Mrs. Mortimer collapsed, sobbing, into her husband’s arms.
I excused myself to use the bathroom. I’d give them a few minutes to compose themselves. I also wanted to consider what Mrs. Mortimer had just said.
In the hall, I passed a study. My eye was drawn to a table with a framed photo of Henry Paxton with Emily Mortimer. They wore sleek professional smiles, as if they’d posed for the shot, but there was a curious intimacy to their posture. Had they been carrying on an affair despite the senator’s denials? Did Emily’s parents know? Is that what accounted for my chilly reception?
When I returned to the living room, the Mortimers were ready to go to meet Senator Paxton and retrieve their daughter’s belongings.
“There’s an alley out back,” Mrs. Mortimer said. “If you pull up, we can dash out and be on our way.”
When I emerged onto a side street moments later with my precious cargo, I noticed a housepainter sitting in a parked truck with a ladder strapped to the back. The man’s face nagged at me; it was familiar.
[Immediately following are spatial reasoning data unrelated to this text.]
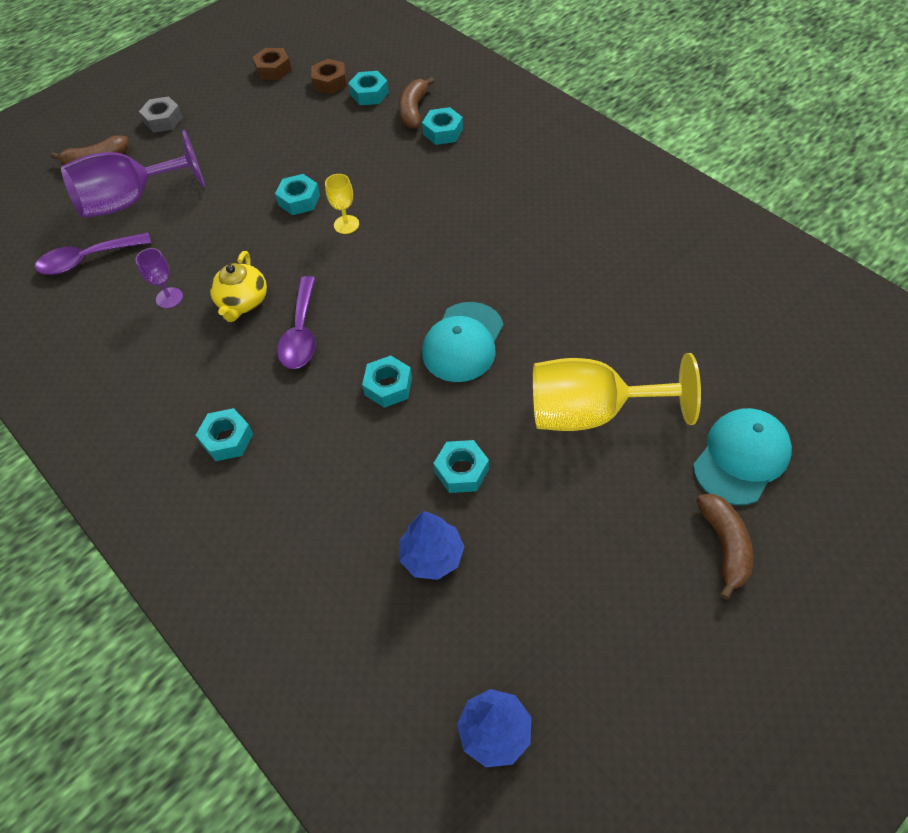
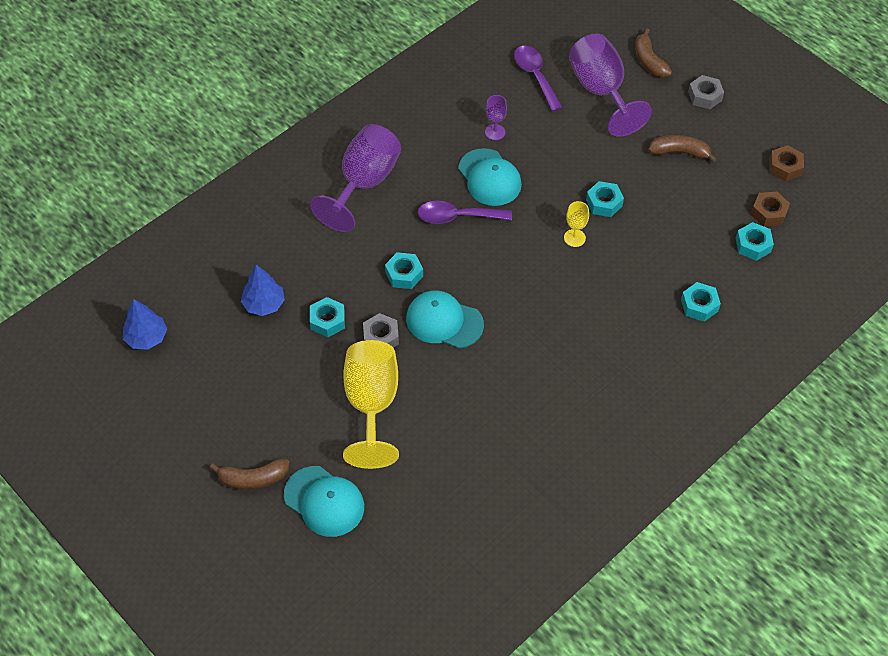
camera: 85 degrees right, 0 degrees up
(227, 439) = (364, 183): turquoise nut -> purple goblet
(243, 302) = (489, 178): yellow teapot -> turquoise cap
(413, 110) = (730, 281): brown banana -> brown banana (679, 152)
(487, 407) = (381, 337): none -> grey nut

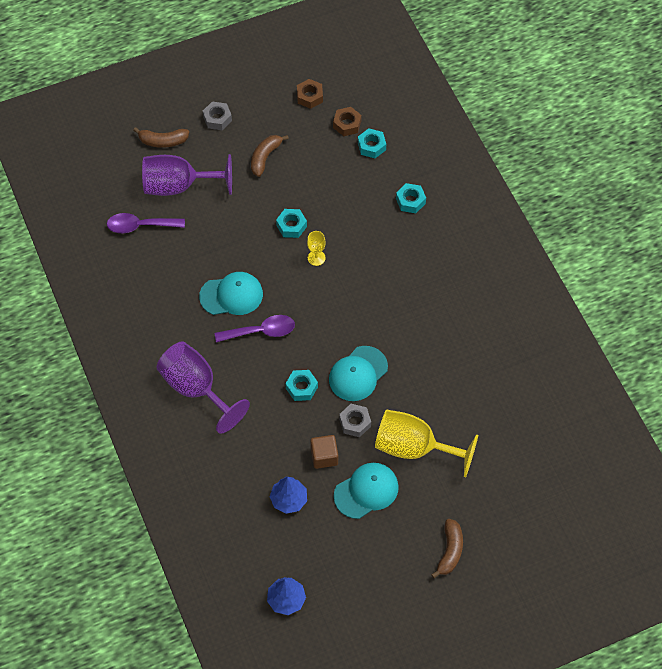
camera: 70 degrees left, 5 degrees up
(324, 501) = (487, 506): turquoise cap -> turquoise cap (366, 491)
(327, 321) = (324, 456): turquoise nut -> brown cube
(457, 217) = (261, 331): purple spoon -> purple spoon turned 120 degrees counterclockwise
(495, 132) = (186, 275): purple goblet -> none

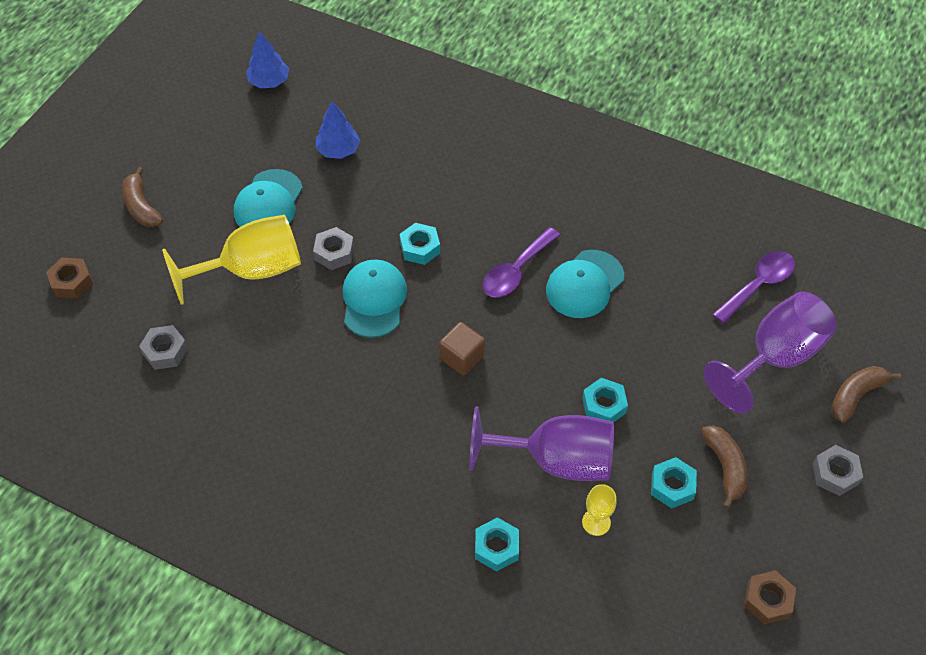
camera: 140 degrees right, 5 degrees down
(196, 388) = (522, 179): purple goblet -> purple goblet (555, 460)
(316, 258) = (538, 389): yellow goblet -> yellow goblet (596, 522)
(324, 456) = (338, 204): brown cube -> brown cube (462, 357)
(347, 124) = (679, 597): brown nut -> brown nut (71, 282)
(371, 146) = (617, 589): turquoise nut -> turquoise nut (672, 486)
(503, 429) = (165, 351): none -> grey nut

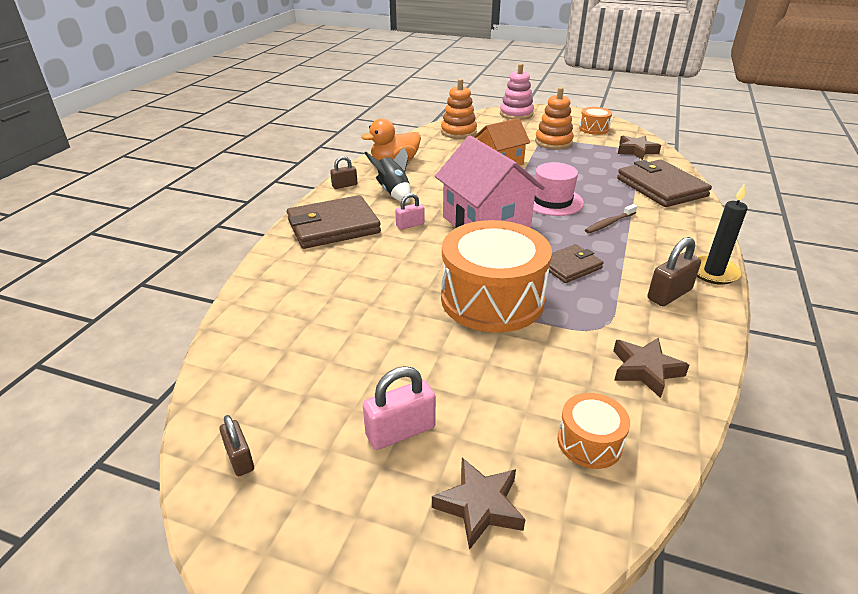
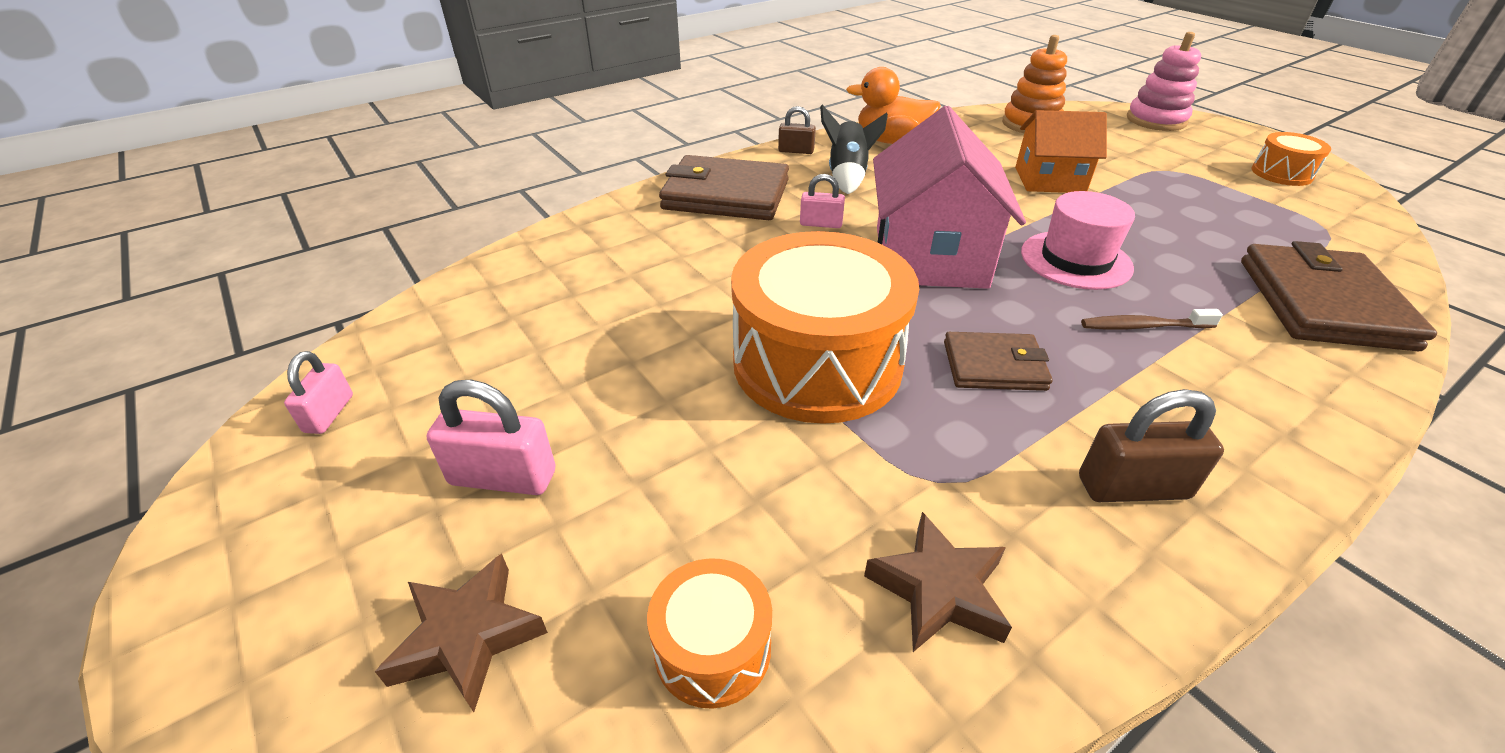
camera: 35 degrees right, 5 degrees up
(240, 458) = (329, 413): brown padlock -> pink padlock
(553, 142) = (1178, 175): orange stacking toy -> none
(636, 151) = (1334, 229): brown star -> none
(713, 272) = (1278, 490): black candle -> none

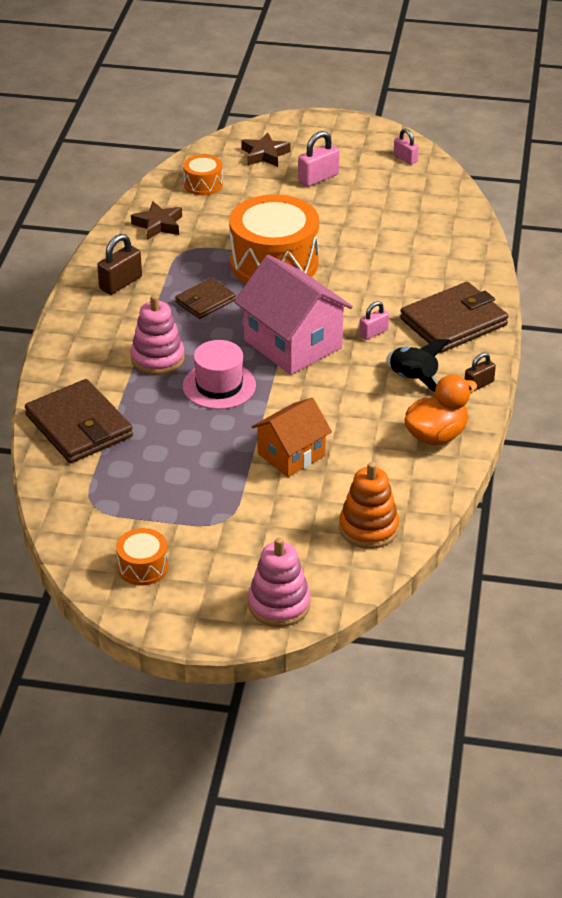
camera: 135 degrees right, 0 degrees up
(1143, 326) = (158, 358): brown toothbrush -> pink stacking toy

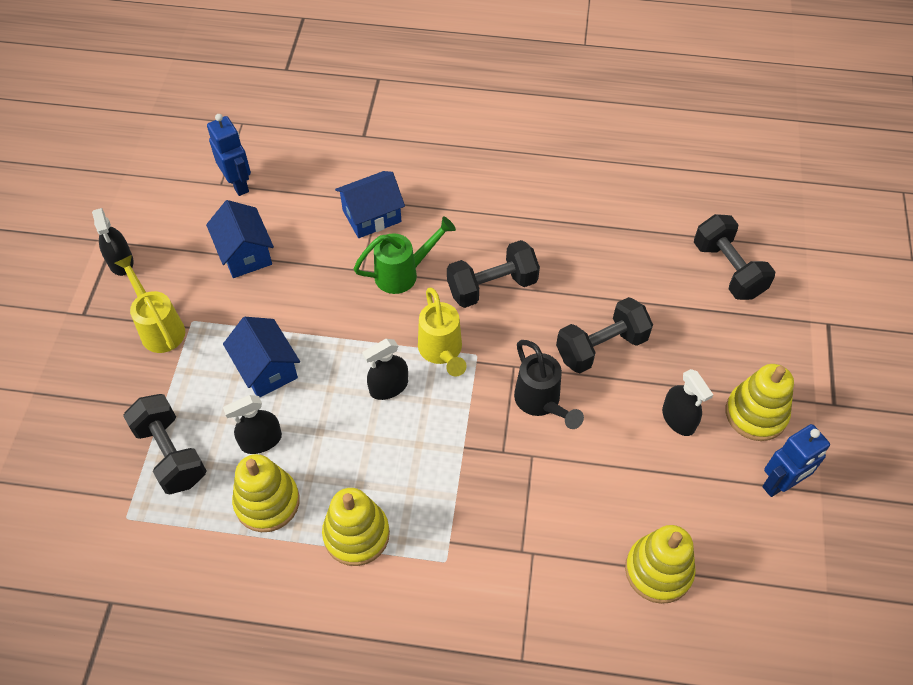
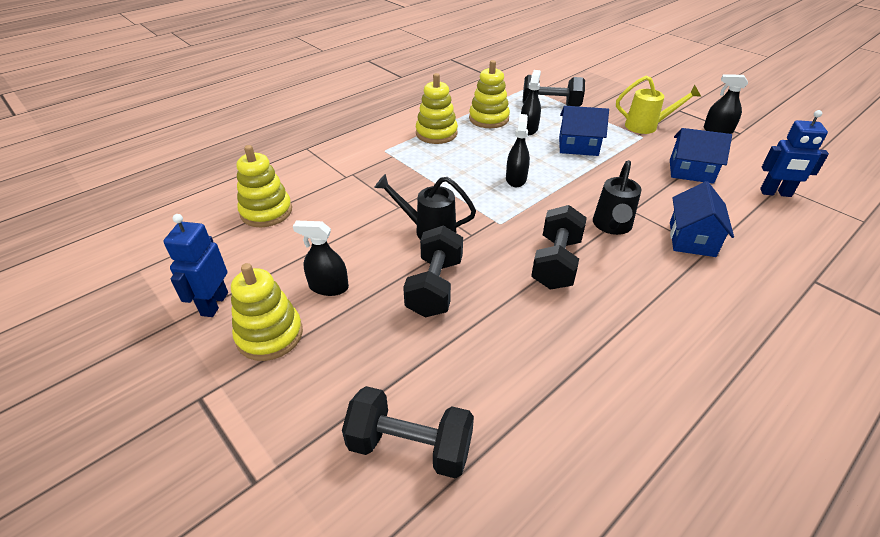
camera: 130 degrees right, 15 degrees down
(403, 273) = (612, 227): green watering can -> black watering can
(442, 352) = (519, 210): yellow watering can -> none

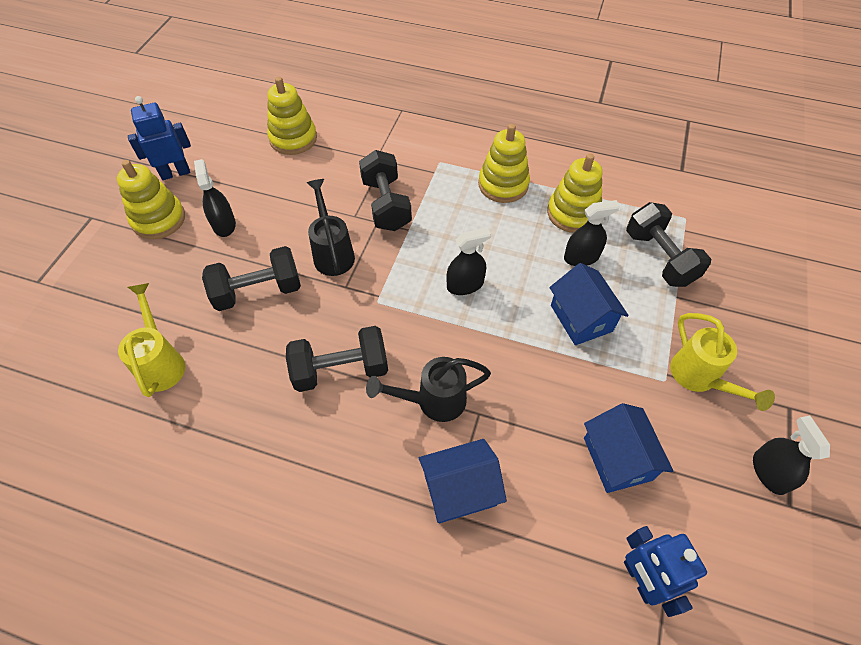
camera: 60 degrees right, 15 degrees up
(410, 446) = (88, 350): black dumbbell -> black dumbbell (386, 205)
(471, 381) = (161, 362): none -> yellow watering can

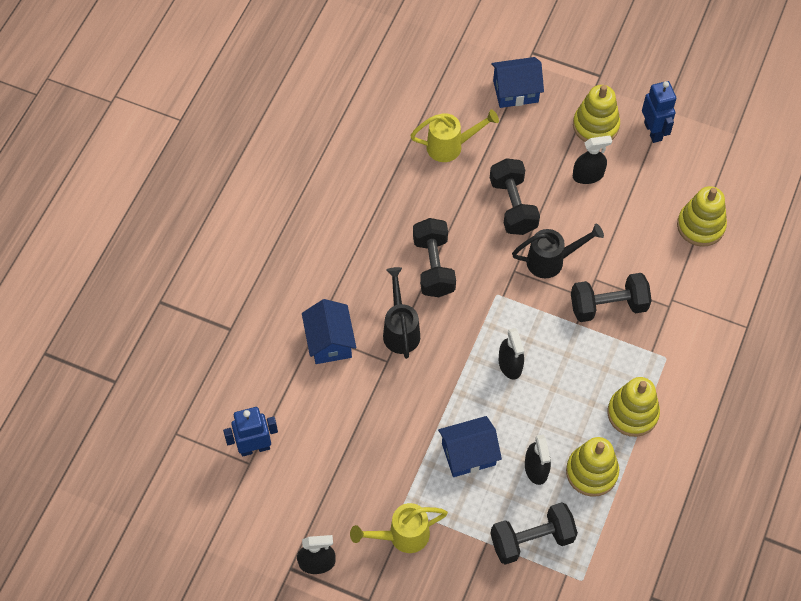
camera: 95 degrees right, 5 degrees up
(617, 459) = (340, 453): blue house -> blue house (515, 91)

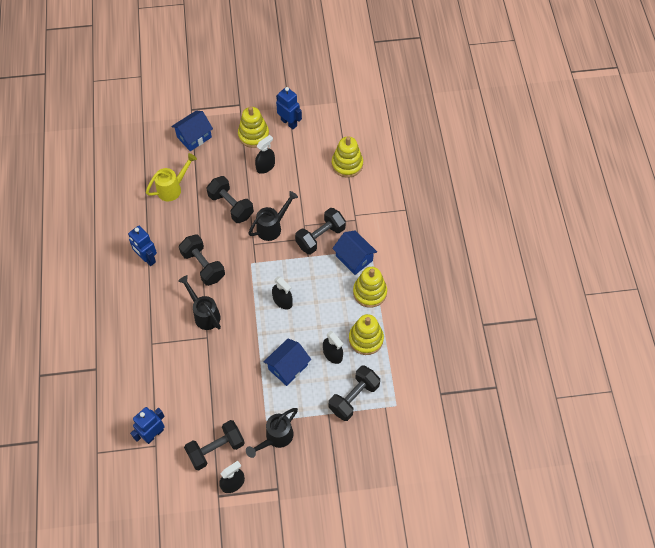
camera: 30 degrees left, 0 degrees up
(320, 508) = (216, 449): none -> black dumbbell
(329, 341) = (164, 344): blue house -> blue house (354, 258)
(368, 221) = (147, 258): none -> blue robot
(401, 536) = (275, 438): yellow watering can -> black watering can

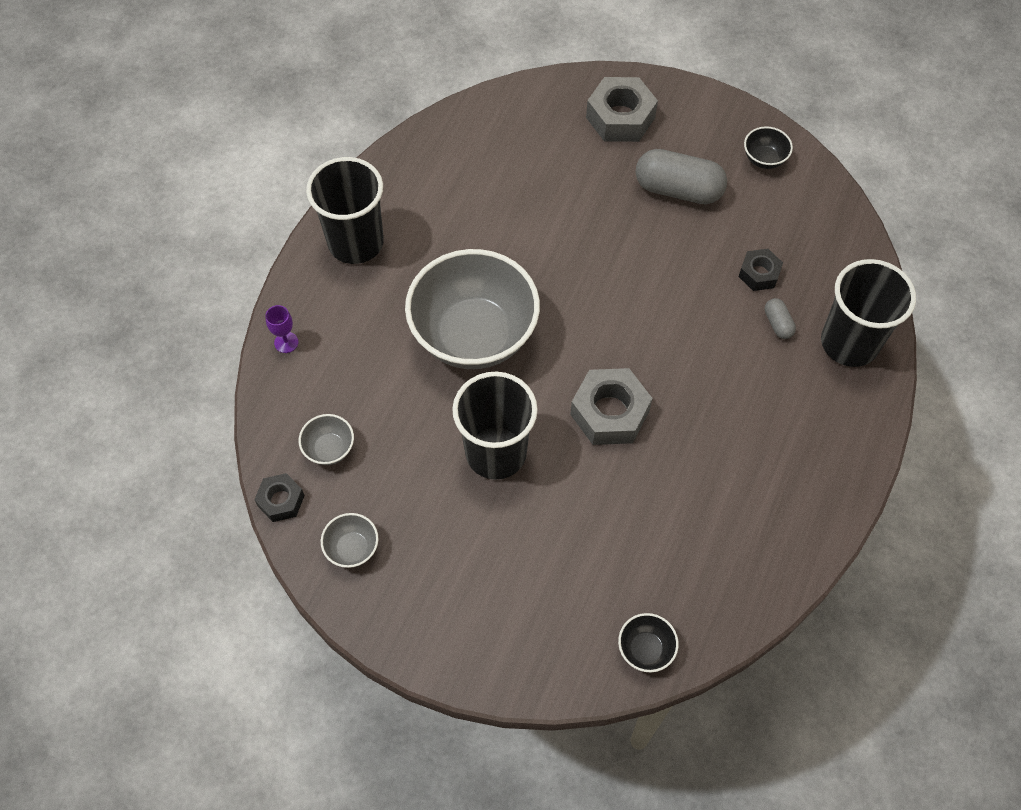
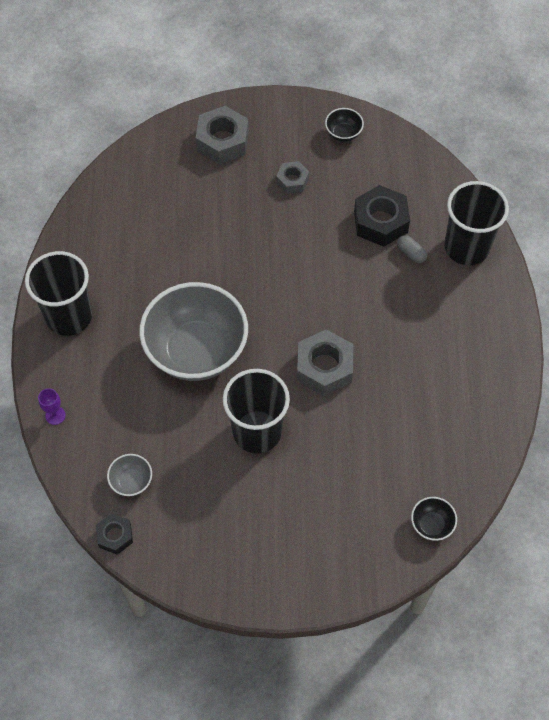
camera: 25 degrees left, 0 degrees up
(352, 548) = (187, 547): grey bowl -> none
(678, 190) = (292, 181): grey capsule -> grey nut
(759, 274) = (380, 222): black nut -> black nut, size x1.74

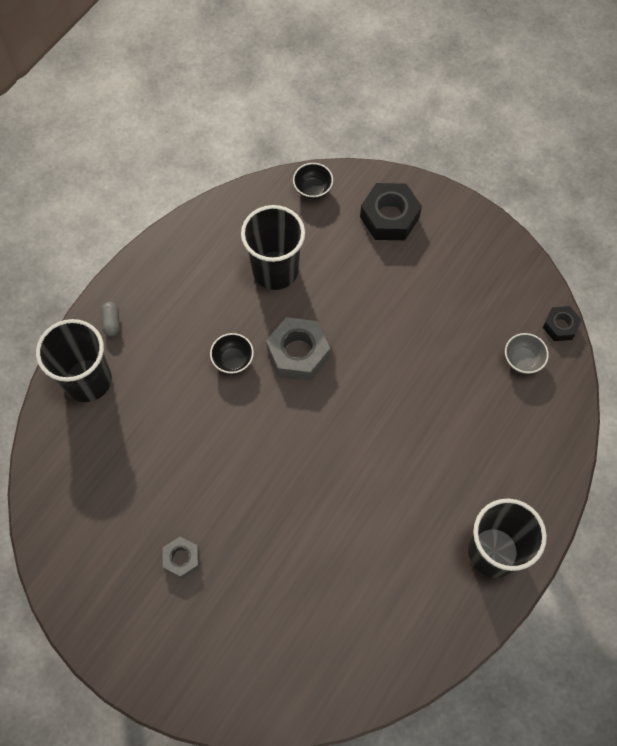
camera: 145 degrees left, 5 degrees up
(55, 415) = (557, 459): purple goblet -> none
(196, 351) = (396, 439): grey bowl -> none
(222, 141) = (213, 659): grey nut -> none
(257, 431) = (393, 336): black cup -> black cup (275, 270)
(343, 133) = (88, 580): black bowl -> black bowl (233, 360)
(380, 222) = (138, 456): black nut -> black nut (389, 217)
(411, 253) = (139, 407): grey capsule -> grey capsule (112, 322)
As we passed, he averted his face, and in that quick, evasive gesture, I remembered where I’d seen him: Blair headquarters. A repairman, I’d thought at the time, noting his engineer boots and work belt hung with tools, his shambling gait. In that office filled with sleek, polished people, he stuck out.
What was he doing here? What, exactly, did the senator have to hide?